A medieval monument with many challenges:

Historic preservation project of Surp Amenap’rkich Church in Ani

Situated above the river Arpaçay (Akhurian) that separates modern day Turkey and Armenia, the spectacular ruins of the abandoned city of Ani is a renowned historical site.  Although best known as the capital of the Armenian Baghratid (or Bagratuni) kingdom of the tenth century, Ani has been home to some other ruling dynasties from the eleventh to the thirteenth centuries as well, all of which left their traces in the architecture of the site.

Surp Amenap’rkich Church, built in 1035 to house a holy relic, a piece of the True Cross, during the rule of the Pahluvani Princes, is now among a handful of monuments of Ani that still have most of their original features. When Nikolai Yakovlevich Marr and his team started the first scientific research and excavations in Ani from 1892 to 1917 Surp Amenap’rkich Church was still standing but structurally instable. In 1912 they stabilized the walls of the church to prevent a total breakdown. Nonetheless, the eastern half of the church collapsed in 1957.

In my presentation, I will briefly introduce the historic preservation projects of some of the surviving structures of Ani that our office (PROMET PROJE) has been working on since 2006 when the Turkish Ministry of Culture and Tourism initiated a comprehensive preservation program.
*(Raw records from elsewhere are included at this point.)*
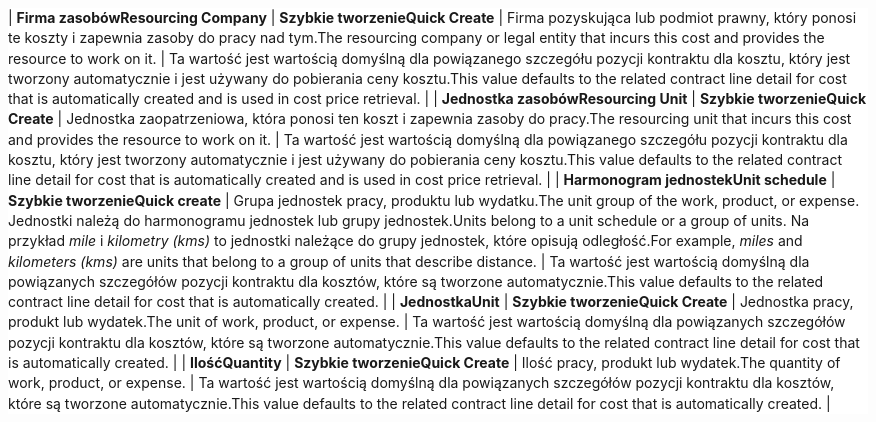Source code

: | <span data-ttu-id="8f57e-161">**Firma zasobów**</span><span class="sxs-lookup"><span data-stu-id="8f57e-161">**Resourcing Company**</span></span> | <span data-ttu-id="8f57e-162">**Szybkie tworzenie**</span><span class="sxs-lookup"><span data-stu-id="8f57e-162">**Quick Create**</span></span> | <span data-ttu-id="8f57e-163">Firma pozyskująca lub podmiot prawny, który ponosi te koszty i zapewnia zasoby do pracy nad tym.</span><span class="sxs-lookup"><span data-stu-id="8f57e-163">The resourcing company or legal entity that incurs this cost and provides the resource to work on it.</span></span> | <span data-ttu-id="8f57e-164">Ta wartość jest wartością domyślną dla powiązanego szczegółu pozycji kontraktu dla kosztu, który jest tworzony automatycznie i jest używany do pobierania ceny kosztu.</span><span class="sxs-lookup"><span data-stu-id="8f57e-164">This value defaults to the related contract line detail for cost that is automatically created and is used in cost price retrieval.</span></span> |
| <span data-ttu-id="8f57e-165">**Jednostka zasobów**</span><span class="sxs-lookup"><span data-stu-id="8f57e-165">**Resourcing Unit**</span></span> | <span data-ttu-id="8f57e-166">**Szybkie tworzenie**</span><span class="sxs-lookup"><span data-stu-id="8f57e-166">**Quick Create**</span></span> | <span data-ttu-id="8f57e-167">Jednostka zaopatrzeniowa, która ponosi ten koszt i zapewnia zasoby do pracy.</span><span class="sxs-lookup"><span data-stu-id="8f57e-167">The resourcing unit that incurs this cost and provides the resource to work on it.</span></span> | <span data-ttu-id="8f57e-168">Ta wartość jest wartością domyślną dla powiązanego szczegółu pozycji kontraktu dla kosztu, który jest tworzony automatycznie i jest używany do pobierania ceny kosztu.</span><span class="sxs-lookup"><span data-stu-id="8f57e-168">This value defaults to the related contract line detail for cost that is automatically created and is used in cost price retrieval.</span></span> |
| <span data-ttu-id="8f57e-169">**Harmonogram jednostek**</span><span class="sxs-lookup"><span data-stu-id="8f57e-169">**Unit schedule**</span></span> | <span data-ttu-id="8f57e-170">**Szybkie tworzenie**</span><span class="sxs-lookup"><span data-stu-id="8f57e-170">**Quick create**</span></span> | <span data-ttu-id="8f57e-171">Grupa jednostek pracy, produktu lub wydatku.</span><span class="sxs-lookup"><span data-stu-id="8f57e-171">The unit group of the work, product, or expense.</span></span> <span data-ttu-id="8f57e-172">Jednostki należą do harmonogramu jednostek lub grupy jednostek.</span><span class="sxs-lookup"><span data-stu-id="8f57e-172">Units belong to a unit schedule or a group of units.</span></span> <span data-ttu-id="8f57e-173">Na przykład *mile* i *kilometry (kms)* to jednostki należące do grupy jednostek, które opisują odległość.</span><span class="sxs-lookup"><span data-stu-id="8f57e-173">For example, *miles* and *kilometers (kms)* are units that belong to a group of units that describe distance.</span></span> | <span data-ttu-id="8f57e-174">Ta wartość jest wartością domyślną dla powiązanych szczegółów pozycji kontraktu dla kosztów, które są tworzone automatycznie.</span><span class="sxs-lookup"><span data-stu-id="8f57e-174">This value defaults to the related contract line detail for cost that is automatically created.</span></span> |
| <span data-ttu-id="8f57e-175">**Jednostka**</span><span class="sxs-lookup"><span data-stu-id="8f57e-175">**Unit**</span></span> | <span data-ttu-id="8f57e-176">**Szybkie tworzenie**</span><span class="sxs-lookup"><span data-stu-id="8f57e-176">**Quick Create**</span></span> | <span data-ttu-id="8f57e-177">Jednostka pracy, produkt lub wydatek.</span><span class="sxs-lookup"><span data-stu-id="8f57e-177">The unit of work, product, or expense.</span></span> | <span data-ttu-id="8f57e-178">Ta wartość jest wartością domyślną dla powiązanych szczegółów pozycji kontraktu dla kosztów, które są tworzone automatycznie.</span><span class="sxs-lookup"><span data-stu-id="8f57e-178">This value defaults to the related contract line detail for cost that is automatically created.</span></span> |
| <span data-ttu-id="8f57e-179">**Ilość**</span><span class="sxs-lookup"><span data-stu-id="8f57e-179">**Quantity**</span></span> | <span data-ttu-id="8f57e-180">**Szybkie tworzenie**</span><span class="sxs-lookup"><span data-stu-id="8f57e-180">**Quick Create**</span></span> | <span data-ttu-id="8f57e-181">Ilość pracy, produkt lub wydatek.</span><span class="sxs-lookup"><span data-stu-id="8f57e-181">The quantity of work, product, or expense.</span></span> | <span data-ttu-id="8f57e-182">Ta wartość jest wartością domyślną dla powiązanych szczegółów pozycji kontraktu dla kosztów, które są tworzone automatycznie.</span><span class="sxs-lookup"><span data-stu-id="8f57e-182">This value defaults to the related contract line detail for cost that is automatically created.</span></span> |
My particularly focus, however, will be on the historic preservation project and ongoing works at Surp Amenap’rkich Church, which is being realized through a partnership between the Turkish Ministry of Culture and Tourism and World Monuments Fund since 2012.  I will try to articulate the preservation challenges of the church mainly due to the structural instability caused by the collapse of the building’s eastern half, and try to give the details of specific investigations for resolving this problem besides other conservation works.